Exercise inputs:
===

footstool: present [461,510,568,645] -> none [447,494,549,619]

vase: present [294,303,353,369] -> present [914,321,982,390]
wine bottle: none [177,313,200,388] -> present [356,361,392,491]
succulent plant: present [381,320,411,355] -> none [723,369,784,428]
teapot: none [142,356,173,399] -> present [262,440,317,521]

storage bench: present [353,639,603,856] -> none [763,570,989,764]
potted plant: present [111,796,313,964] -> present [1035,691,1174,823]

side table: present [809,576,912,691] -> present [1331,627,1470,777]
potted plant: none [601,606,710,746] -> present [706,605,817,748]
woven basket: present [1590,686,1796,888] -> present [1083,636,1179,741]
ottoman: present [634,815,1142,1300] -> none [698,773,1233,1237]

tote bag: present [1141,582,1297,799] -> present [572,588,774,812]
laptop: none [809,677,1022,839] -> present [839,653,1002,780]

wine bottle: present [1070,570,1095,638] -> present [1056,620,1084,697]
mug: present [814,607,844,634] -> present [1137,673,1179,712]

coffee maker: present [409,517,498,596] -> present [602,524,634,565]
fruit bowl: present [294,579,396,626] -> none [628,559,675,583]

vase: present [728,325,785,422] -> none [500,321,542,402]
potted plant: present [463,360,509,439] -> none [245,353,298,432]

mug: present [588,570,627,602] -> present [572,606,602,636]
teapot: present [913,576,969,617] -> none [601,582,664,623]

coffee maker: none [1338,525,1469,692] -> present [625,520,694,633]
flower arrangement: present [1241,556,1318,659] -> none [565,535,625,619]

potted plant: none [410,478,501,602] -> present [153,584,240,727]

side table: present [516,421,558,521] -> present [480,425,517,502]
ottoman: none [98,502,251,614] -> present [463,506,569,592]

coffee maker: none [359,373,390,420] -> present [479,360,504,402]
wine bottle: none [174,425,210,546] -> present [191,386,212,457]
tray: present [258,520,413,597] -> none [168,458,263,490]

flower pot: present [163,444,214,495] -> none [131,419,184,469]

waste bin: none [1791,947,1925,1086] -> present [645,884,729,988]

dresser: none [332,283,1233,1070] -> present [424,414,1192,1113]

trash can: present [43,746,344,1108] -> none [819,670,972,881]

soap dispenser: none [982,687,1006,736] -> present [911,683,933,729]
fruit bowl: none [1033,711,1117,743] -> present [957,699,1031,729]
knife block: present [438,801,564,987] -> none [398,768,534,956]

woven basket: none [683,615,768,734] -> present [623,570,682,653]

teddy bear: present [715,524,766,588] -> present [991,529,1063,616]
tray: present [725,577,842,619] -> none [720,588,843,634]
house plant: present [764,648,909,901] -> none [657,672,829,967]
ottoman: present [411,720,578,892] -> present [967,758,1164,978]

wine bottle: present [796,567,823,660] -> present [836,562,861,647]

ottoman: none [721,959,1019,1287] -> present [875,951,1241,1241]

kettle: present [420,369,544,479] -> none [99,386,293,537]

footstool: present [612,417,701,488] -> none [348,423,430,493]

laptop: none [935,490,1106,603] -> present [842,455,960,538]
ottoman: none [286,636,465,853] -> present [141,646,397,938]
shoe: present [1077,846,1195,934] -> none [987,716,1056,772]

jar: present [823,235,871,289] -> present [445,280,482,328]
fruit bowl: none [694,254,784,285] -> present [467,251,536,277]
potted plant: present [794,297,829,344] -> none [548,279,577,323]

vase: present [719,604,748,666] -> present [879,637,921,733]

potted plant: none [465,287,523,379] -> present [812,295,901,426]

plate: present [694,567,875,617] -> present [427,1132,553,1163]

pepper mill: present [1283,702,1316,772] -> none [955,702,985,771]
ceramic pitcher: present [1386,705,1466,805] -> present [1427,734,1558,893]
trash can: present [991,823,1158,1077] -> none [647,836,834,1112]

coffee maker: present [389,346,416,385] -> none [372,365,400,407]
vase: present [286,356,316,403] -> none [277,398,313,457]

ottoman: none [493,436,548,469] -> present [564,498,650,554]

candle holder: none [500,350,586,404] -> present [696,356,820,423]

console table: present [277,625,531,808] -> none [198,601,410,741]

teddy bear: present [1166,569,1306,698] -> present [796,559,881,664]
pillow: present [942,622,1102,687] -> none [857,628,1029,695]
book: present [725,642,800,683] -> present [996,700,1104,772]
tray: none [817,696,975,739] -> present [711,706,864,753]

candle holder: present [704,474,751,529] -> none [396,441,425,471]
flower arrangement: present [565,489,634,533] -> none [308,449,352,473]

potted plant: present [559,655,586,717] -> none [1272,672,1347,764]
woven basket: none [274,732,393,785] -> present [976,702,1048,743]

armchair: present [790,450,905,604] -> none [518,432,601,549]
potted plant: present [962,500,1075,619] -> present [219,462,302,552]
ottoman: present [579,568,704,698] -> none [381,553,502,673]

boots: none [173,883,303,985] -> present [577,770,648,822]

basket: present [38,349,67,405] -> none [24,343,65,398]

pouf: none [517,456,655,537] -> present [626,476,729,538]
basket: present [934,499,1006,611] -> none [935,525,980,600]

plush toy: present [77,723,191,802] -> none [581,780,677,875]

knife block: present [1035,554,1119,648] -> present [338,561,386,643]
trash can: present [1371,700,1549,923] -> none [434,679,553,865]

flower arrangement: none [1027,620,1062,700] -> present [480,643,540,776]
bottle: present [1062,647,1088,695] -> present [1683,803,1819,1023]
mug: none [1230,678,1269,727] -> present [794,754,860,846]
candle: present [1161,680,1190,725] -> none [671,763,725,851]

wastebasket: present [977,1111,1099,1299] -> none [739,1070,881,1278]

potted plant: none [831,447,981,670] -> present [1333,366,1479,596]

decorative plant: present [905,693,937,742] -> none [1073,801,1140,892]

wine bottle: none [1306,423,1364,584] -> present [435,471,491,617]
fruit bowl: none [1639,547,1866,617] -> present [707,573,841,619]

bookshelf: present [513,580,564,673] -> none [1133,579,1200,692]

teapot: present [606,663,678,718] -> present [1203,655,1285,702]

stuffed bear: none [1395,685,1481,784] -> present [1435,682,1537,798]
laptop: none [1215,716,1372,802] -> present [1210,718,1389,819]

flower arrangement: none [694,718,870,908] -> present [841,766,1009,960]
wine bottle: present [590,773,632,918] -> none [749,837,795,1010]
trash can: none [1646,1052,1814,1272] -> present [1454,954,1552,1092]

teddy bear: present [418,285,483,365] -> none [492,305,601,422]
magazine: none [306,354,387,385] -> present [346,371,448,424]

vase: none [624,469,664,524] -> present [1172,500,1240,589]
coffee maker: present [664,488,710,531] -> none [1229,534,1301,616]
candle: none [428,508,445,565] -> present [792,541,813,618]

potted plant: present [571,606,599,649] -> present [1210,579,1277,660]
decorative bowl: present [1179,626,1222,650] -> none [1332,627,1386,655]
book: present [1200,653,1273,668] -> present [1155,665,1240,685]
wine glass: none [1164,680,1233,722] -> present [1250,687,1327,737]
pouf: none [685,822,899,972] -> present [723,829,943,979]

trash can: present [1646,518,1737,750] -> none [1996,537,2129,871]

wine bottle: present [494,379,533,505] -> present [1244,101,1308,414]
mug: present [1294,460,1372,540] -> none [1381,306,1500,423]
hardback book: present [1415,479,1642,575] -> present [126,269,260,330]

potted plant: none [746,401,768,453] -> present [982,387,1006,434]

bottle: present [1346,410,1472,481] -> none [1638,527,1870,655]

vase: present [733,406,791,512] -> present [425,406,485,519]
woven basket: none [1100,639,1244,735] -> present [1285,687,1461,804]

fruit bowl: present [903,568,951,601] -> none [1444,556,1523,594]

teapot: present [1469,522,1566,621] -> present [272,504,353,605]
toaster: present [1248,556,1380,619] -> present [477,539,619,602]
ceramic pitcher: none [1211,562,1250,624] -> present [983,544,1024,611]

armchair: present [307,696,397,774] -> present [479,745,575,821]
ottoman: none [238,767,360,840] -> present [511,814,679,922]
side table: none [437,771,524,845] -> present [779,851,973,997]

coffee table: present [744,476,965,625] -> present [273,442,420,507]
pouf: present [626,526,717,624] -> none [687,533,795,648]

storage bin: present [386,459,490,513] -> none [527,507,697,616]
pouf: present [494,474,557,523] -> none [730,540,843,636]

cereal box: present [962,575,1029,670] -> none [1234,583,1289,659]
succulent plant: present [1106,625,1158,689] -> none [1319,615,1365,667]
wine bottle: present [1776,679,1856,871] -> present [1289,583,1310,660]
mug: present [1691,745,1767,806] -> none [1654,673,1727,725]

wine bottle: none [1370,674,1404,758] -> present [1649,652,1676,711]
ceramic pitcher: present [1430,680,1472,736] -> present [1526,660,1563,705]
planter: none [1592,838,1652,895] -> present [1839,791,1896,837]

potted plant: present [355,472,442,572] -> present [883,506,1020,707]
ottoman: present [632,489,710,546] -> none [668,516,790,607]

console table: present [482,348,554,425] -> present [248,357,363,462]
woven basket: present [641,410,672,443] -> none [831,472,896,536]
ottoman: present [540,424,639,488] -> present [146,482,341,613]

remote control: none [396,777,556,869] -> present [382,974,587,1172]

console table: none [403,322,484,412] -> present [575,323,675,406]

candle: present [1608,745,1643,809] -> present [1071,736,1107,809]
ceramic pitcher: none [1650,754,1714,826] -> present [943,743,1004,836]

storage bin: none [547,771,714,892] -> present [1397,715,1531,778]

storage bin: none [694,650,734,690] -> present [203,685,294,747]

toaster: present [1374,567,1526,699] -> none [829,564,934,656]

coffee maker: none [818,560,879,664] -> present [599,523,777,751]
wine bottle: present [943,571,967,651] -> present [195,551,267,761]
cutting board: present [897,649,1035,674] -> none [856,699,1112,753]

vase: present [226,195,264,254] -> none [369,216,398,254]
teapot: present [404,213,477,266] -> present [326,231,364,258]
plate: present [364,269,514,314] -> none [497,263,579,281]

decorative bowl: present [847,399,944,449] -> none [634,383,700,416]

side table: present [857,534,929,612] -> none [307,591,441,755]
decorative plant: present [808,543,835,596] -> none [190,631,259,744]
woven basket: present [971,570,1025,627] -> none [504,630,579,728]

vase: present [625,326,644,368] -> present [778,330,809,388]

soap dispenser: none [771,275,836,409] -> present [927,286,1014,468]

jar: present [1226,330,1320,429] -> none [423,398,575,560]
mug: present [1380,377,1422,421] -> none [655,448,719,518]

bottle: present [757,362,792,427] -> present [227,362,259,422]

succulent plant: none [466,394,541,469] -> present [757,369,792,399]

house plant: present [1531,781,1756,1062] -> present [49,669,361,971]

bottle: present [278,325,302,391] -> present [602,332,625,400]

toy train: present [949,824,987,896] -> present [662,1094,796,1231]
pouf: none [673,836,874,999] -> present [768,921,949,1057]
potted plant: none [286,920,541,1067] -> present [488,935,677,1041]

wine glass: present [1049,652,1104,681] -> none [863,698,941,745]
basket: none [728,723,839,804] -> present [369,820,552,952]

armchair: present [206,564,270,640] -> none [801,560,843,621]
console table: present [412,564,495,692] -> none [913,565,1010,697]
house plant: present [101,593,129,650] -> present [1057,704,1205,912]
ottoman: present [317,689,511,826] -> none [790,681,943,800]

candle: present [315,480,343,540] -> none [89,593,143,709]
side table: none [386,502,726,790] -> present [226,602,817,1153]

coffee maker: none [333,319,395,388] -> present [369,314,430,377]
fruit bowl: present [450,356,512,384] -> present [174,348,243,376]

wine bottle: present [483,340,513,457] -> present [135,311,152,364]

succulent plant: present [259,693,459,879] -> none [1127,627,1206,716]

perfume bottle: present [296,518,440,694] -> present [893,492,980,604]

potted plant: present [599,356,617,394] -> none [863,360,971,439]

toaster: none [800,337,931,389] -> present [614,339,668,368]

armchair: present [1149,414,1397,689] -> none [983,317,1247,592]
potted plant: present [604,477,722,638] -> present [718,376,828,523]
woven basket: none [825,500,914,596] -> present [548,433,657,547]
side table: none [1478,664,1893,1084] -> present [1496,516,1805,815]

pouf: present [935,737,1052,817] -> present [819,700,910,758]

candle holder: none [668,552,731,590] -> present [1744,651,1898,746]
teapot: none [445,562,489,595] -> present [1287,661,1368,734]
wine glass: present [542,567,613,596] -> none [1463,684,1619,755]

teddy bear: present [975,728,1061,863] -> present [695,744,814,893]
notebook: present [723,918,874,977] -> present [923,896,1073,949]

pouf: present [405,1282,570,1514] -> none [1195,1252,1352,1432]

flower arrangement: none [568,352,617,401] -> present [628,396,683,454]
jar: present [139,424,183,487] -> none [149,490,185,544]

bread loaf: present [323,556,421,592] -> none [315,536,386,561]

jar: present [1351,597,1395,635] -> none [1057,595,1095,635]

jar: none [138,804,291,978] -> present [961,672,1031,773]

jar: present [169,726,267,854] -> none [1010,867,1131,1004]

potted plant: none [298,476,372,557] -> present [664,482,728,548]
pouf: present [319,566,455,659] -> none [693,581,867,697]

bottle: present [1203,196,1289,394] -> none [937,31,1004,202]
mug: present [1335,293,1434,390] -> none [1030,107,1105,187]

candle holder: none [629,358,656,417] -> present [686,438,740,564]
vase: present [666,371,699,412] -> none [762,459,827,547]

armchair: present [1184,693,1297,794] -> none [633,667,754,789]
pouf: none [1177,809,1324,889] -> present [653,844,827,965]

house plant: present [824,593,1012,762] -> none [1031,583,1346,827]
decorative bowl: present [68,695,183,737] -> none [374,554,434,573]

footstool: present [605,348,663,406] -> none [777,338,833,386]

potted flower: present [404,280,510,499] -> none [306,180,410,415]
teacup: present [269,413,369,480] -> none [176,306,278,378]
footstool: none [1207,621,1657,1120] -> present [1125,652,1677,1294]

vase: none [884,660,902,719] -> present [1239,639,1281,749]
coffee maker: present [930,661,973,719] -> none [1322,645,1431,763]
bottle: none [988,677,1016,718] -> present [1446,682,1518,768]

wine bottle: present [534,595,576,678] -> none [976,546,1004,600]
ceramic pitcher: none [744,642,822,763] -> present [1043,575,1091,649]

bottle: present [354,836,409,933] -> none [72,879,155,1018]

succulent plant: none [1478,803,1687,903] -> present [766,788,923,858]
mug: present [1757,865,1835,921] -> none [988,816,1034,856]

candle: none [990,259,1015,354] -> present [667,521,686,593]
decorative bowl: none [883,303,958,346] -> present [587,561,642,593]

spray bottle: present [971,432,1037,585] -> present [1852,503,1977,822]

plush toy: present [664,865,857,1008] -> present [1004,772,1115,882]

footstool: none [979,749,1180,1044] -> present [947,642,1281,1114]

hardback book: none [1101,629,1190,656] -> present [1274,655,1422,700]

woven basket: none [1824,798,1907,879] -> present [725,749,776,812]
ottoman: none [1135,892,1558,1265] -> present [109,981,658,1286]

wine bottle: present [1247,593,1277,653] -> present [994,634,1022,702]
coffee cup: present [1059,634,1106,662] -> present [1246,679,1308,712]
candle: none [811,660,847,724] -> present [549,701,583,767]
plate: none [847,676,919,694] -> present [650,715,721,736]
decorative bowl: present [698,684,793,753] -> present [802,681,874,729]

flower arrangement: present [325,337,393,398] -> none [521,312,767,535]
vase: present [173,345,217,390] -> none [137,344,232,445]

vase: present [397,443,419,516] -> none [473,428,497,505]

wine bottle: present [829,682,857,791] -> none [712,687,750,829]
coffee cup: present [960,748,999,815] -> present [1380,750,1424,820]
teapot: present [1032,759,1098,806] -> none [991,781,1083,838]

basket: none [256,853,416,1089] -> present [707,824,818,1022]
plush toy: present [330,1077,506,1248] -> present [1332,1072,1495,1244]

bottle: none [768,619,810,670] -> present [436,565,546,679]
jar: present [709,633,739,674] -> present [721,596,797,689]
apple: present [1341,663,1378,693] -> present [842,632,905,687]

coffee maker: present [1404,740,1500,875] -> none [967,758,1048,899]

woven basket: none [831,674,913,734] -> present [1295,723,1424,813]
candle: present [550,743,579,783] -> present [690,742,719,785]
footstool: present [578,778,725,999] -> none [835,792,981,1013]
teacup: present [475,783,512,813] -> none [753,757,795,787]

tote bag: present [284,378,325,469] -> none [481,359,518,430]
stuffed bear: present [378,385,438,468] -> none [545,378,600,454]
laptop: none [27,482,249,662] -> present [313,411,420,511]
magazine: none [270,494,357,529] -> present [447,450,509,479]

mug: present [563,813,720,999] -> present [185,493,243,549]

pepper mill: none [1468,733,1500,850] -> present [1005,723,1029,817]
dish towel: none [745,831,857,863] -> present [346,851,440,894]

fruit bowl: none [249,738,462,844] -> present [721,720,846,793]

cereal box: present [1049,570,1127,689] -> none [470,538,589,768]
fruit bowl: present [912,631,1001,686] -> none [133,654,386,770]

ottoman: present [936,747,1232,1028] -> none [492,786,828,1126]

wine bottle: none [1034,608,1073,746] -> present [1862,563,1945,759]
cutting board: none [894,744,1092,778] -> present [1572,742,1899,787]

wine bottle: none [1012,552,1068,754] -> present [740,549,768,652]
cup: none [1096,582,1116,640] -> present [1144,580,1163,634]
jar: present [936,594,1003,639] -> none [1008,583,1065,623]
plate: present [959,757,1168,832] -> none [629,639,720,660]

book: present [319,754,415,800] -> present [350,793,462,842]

===

The problem:
Take the lines above from the one containing "coffee cup: present [1059,634,1106,662]" down to the one containing "fruit bowl: none [249,738,462,844]", and transcribe them exactly, both ends included.

Task output:
coffee cup: present [1059,634,1106,662] -> present [1246,679,1308,712]
candle: none [811,660,847,724] -> present [549,701,583,767]
plate: none [847,676,919,694] -> present [650,715,721,736]
decorative bowl: present [698,684,793,753] -> present [802,681,874,729]

flower arrangement: present [325,337,393,398] -> none [521,312,767,535]
vase: present [173,345,217,390] -> none [137,344,232,445]

vase: present [397,443,419,516] -> none [473,428,497,505]

wine bottle: present [829,682,857,791] -> none [712,687,750,829]
coffee cup: present [960,748,999,815] -> present [1380,750,1424,820]
teapot: present [1032,759,1098,806] -> none [991,781,1083,838]

basket: none [256,853,416,1089] -> present [707,824,818,1022]
plush toy: present [330,1077,506,1248] -> present [1332,1072,1495,1244]

bottle: none [768,619,810,670] -> present [436,565,546,679]
jar: present [709,633,739,674] -> present [721,596,797,689]
apple: present [1341,663,1378,693] -> present [842,632,905,687]

coffee maker: present [1404,740,1500,875] -> none [967,758,1048,899]

woven basket: none [831,674,913,734] -> present [1295,723,1424,813]
candle: present [550,743,579,783] -> present [690,742,719,785]
footstool: present [578,778,725,999] -> none [835,792,981,1013]
teacup: present [475,783,512,813] -> none [753,757,795,787]

tote bag: present [284,378,325,469] -> none [481,359,518,430]
stuffed bear: present [378,385,438,468] -> none [545,378,600,454]
laptop: none [27,482,249,662] -> present [313,411,420,511]
magazine: none [270,494,357,529] -> present [447,450,509,479]

mug: present [563,813,720,999] -> present [185,493,243,549]

pepper mill: none [1468,733,1500,850] -> present [1005,723,1029,817]
dish towel: none [745,831,857,863] -> present [346,851,440,894]

fruit bowl: none [249,738,462,844] -> present [721,720,846,793]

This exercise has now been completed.